§ Written instruction
Copy out the lines from the one containing "state / province: Amazonas" up to and including the one containing "collector number: 6636e", keeping every character unchanged.

§ Records shown
* begin *

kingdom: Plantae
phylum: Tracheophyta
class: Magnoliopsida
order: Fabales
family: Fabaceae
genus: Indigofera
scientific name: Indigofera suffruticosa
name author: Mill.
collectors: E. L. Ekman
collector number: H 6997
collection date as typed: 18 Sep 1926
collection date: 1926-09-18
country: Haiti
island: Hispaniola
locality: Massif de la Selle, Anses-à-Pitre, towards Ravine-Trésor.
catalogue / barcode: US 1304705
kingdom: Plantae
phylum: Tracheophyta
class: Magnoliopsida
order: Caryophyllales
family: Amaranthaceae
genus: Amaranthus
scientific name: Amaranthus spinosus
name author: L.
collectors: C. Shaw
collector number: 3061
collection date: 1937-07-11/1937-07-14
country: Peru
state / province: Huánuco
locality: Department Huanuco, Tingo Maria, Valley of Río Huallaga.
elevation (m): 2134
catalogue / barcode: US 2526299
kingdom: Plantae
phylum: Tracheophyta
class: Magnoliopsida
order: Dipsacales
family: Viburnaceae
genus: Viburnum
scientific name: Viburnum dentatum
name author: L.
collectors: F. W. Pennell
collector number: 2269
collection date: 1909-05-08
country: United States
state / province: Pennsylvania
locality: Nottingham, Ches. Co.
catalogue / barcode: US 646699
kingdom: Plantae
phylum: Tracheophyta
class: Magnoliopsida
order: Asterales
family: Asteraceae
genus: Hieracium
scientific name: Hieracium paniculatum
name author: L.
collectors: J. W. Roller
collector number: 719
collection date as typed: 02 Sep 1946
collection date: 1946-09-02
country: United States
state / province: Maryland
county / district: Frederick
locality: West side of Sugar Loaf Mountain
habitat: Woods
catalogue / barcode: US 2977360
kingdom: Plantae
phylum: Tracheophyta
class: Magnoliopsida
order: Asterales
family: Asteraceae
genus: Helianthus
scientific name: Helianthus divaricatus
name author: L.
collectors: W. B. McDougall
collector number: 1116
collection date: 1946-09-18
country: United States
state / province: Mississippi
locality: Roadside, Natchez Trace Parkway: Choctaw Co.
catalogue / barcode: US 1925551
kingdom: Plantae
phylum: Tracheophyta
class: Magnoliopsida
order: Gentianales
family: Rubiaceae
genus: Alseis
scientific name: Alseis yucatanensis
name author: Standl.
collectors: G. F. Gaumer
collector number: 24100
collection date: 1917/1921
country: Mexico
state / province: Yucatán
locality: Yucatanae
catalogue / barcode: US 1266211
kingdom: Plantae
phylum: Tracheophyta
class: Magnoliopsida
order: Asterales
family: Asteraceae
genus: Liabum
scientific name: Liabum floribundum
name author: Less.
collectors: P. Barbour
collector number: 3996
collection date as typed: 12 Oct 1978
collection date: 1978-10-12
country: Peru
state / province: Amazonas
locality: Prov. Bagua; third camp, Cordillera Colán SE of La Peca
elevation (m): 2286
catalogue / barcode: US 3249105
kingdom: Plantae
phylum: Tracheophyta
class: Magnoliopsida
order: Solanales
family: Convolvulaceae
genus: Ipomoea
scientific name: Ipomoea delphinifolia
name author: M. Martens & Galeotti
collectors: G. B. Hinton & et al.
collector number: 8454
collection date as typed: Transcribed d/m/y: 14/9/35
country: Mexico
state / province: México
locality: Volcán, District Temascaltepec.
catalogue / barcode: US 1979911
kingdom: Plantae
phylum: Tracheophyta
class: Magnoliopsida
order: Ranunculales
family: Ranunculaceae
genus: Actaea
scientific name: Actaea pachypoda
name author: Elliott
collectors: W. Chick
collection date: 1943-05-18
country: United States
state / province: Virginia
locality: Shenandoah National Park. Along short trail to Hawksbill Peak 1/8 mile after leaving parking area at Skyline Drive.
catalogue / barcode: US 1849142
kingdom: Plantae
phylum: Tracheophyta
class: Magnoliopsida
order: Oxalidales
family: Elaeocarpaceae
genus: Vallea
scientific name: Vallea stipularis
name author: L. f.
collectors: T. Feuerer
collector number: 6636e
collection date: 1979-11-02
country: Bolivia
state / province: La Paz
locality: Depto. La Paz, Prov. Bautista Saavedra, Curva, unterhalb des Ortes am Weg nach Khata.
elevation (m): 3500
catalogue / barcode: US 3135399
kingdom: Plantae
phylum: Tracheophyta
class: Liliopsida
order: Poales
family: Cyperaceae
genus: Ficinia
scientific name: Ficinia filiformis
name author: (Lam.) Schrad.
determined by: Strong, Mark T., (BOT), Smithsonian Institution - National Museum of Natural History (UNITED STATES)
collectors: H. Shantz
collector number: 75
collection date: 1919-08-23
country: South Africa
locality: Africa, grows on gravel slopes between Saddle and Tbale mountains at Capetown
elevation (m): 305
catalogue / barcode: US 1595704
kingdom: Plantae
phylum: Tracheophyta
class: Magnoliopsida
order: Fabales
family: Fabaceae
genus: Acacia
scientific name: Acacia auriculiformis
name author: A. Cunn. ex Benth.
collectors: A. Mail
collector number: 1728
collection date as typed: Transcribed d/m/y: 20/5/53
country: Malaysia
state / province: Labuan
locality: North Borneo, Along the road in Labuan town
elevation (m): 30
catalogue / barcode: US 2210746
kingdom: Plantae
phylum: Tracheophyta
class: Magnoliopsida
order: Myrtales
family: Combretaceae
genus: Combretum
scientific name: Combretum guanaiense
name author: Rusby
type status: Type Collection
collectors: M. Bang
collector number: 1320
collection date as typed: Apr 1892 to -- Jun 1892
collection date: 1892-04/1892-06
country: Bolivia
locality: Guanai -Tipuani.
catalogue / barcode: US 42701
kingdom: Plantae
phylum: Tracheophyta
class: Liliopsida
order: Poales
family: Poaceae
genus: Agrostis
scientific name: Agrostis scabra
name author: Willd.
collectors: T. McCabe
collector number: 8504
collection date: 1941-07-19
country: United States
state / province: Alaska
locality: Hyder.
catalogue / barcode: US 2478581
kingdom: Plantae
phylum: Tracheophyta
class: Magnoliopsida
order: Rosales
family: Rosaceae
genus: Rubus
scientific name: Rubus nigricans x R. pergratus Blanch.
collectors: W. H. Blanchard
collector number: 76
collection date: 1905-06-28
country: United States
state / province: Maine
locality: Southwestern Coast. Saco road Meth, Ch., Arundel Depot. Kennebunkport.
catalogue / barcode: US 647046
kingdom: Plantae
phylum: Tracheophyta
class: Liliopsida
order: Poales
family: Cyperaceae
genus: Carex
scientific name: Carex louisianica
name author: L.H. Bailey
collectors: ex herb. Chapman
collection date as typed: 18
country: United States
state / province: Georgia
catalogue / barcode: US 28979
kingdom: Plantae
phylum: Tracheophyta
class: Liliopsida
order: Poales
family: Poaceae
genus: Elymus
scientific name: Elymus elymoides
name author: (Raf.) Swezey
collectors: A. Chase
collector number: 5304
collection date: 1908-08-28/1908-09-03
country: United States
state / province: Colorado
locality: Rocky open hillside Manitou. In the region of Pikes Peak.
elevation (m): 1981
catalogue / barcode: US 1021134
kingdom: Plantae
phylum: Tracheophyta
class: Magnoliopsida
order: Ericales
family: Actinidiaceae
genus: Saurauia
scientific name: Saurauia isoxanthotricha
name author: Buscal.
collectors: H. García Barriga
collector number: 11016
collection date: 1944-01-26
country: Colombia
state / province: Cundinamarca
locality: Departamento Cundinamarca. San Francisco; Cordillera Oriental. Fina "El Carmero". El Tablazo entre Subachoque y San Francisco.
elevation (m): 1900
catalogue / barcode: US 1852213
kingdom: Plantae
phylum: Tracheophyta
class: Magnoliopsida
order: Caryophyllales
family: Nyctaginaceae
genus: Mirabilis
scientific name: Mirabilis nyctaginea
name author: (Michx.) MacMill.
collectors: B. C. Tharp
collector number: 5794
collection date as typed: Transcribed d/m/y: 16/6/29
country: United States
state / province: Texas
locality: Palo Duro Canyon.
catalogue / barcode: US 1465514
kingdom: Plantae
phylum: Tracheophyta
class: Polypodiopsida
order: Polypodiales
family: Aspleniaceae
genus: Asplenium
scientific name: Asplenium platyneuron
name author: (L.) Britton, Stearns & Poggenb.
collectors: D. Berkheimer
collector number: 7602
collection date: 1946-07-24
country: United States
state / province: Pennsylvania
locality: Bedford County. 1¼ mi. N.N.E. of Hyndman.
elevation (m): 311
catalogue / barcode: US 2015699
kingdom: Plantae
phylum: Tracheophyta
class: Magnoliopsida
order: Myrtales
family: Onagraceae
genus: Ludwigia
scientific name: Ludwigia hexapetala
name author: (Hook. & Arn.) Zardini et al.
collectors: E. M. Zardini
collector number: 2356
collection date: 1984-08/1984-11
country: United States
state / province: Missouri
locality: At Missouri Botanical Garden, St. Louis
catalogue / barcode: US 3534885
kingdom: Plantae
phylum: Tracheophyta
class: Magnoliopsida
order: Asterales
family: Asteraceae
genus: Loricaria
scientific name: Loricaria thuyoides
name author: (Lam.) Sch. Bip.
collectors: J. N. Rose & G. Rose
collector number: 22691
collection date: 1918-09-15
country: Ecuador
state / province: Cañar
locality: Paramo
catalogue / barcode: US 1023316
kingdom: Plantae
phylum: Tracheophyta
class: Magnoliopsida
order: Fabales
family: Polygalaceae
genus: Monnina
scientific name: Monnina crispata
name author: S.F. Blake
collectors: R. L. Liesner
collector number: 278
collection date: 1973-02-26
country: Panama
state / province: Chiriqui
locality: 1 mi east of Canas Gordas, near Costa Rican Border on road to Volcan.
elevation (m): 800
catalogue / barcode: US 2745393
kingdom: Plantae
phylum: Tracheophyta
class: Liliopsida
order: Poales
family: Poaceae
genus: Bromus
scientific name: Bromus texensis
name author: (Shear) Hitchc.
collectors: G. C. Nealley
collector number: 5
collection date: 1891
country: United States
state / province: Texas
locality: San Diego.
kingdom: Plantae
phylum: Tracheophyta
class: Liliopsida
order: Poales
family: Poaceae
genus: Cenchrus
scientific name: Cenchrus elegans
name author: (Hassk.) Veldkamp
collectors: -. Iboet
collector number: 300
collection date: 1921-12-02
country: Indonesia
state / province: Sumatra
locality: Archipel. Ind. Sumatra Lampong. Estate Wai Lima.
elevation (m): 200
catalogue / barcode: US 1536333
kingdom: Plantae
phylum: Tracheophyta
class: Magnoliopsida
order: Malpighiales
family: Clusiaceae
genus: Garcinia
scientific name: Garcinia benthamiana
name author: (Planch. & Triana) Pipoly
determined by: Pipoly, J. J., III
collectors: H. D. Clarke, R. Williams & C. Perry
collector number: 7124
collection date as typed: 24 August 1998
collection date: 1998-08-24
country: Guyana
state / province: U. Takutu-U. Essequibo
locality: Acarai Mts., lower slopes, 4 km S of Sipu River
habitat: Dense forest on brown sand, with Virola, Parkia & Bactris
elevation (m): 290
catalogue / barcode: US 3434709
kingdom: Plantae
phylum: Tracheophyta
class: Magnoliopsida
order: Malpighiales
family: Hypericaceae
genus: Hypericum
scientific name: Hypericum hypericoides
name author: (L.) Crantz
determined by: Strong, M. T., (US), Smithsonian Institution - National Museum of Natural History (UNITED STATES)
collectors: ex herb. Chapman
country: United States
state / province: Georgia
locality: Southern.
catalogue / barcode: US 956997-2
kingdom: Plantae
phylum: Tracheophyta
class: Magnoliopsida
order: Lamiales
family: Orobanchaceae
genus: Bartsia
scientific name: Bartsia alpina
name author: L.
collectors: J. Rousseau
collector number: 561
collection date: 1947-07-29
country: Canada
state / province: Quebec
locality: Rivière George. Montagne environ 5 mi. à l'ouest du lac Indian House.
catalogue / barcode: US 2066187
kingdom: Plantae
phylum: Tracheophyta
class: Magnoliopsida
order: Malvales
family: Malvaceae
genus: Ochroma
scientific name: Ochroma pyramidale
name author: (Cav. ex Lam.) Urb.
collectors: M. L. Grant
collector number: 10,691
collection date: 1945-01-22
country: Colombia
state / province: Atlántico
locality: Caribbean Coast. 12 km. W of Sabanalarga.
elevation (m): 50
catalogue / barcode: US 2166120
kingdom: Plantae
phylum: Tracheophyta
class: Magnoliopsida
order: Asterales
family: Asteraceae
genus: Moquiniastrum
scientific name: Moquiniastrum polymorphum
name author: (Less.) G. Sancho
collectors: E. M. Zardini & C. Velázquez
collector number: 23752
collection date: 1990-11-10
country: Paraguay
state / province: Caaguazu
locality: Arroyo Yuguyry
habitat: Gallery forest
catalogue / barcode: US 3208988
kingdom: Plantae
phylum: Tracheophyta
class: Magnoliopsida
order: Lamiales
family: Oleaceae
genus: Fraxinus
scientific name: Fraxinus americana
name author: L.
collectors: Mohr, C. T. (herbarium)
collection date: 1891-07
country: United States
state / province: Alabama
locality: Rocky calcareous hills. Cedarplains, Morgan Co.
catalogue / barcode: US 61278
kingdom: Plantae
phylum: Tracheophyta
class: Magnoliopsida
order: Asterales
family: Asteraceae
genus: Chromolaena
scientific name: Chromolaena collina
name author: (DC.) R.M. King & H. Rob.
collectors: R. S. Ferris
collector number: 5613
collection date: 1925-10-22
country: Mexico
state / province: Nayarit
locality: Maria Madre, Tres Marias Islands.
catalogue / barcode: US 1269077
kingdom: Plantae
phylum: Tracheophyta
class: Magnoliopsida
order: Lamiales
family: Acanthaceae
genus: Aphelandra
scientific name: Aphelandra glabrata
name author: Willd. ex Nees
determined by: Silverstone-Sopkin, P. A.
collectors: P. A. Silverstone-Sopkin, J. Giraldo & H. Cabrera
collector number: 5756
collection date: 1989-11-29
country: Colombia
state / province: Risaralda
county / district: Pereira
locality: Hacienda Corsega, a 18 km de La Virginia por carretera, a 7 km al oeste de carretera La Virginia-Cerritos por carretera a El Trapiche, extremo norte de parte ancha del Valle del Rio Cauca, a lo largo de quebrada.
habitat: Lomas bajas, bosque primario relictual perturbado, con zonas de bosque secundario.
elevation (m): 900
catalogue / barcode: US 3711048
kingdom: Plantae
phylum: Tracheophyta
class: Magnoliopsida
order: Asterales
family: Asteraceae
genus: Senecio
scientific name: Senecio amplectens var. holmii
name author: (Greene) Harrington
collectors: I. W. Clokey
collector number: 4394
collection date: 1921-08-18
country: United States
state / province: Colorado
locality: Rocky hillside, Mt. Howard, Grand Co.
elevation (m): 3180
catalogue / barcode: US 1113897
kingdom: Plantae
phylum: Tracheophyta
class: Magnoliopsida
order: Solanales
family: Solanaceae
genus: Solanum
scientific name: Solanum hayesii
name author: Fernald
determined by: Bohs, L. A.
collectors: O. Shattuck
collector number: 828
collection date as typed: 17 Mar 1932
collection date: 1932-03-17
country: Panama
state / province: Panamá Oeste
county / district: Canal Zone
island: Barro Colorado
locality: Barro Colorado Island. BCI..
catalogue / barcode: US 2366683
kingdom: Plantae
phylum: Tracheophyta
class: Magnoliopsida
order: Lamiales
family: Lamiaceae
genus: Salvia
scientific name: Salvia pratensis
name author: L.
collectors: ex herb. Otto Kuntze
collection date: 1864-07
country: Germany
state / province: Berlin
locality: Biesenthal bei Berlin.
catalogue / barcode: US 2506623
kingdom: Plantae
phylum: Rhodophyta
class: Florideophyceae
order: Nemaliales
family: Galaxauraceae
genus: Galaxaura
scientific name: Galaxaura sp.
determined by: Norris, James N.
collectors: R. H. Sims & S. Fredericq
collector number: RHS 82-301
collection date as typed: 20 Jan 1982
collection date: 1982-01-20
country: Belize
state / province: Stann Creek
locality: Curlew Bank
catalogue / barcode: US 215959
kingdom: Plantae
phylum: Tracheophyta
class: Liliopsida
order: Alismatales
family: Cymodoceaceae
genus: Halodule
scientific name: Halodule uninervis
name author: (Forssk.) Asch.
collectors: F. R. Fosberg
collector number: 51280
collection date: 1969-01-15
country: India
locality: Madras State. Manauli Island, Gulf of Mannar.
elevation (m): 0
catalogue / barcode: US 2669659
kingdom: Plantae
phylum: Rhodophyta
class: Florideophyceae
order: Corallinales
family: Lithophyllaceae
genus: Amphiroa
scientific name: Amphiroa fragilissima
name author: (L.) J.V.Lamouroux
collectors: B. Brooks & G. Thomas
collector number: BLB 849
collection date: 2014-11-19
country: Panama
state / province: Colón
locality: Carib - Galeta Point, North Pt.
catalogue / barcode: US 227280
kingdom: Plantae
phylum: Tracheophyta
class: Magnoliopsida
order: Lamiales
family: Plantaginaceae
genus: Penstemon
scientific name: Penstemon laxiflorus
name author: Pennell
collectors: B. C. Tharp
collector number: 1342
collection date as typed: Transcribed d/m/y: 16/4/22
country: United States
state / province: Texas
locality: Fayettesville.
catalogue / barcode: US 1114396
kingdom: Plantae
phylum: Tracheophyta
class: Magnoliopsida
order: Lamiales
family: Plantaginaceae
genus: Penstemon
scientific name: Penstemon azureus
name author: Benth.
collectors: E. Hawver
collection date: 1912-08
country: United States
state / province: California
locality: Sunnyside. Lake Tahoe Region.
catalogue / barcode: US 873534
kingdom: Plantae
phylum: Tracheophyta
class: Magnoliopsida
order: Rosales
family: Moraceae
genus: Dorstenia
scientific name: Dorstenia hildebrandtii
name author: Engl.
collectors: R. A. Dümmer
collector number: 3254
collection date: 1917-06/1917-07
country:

* end *

§ Finished task
state / province: Amazonas
locality: Prov. Bagua; third camp, Cordillera Colán SE of La Peca
elevation (m): 2286
catalogue / barcode: US 3249105
kingdom: Plantae
phylum: Tracheophyta
class: Magnoliopsida
order: Solanales
family: Convolvulaceae
genus: Ipomoea
scientific name: Ipomoea delphinifolia
name author: M. Martens & Galeotti
collectors: G. B. Hinton & et al.
collector number: 8454
collection date as typed: Transcribed d/m/y: 14/9/35
country: Mexico
state / province: México
locality: Volcán, District Temascaltepec.
catalogue / barcode: US 1979911
kingdom: Plantae
phylum: Tracheophyta
class: Magnoliopsida
order: Ranunculales
family: Ranunculaceae
genus: Actaea
scientific name: Actaea pachypoda
name author: Elliott
collectors: W. Chick
collection date: 1943-05-18
country: United States
state / province: Virginia
locality: Shenandoah National Park. Along short trail to Hawksbill Peak 1/8 mile after leaving parking area at Skyline Drive.
catalogue / barcode: US 1849142
kingdom: Plantae
phylum: Tracheophyta
class: Magnoliopsida
order: Oxalidales
family: Elaeocarpaceae
genus: Vallea
scientific name: Vallea stipularis
name author: L. f.
collectors: T. Feuerer
collector number: 6636e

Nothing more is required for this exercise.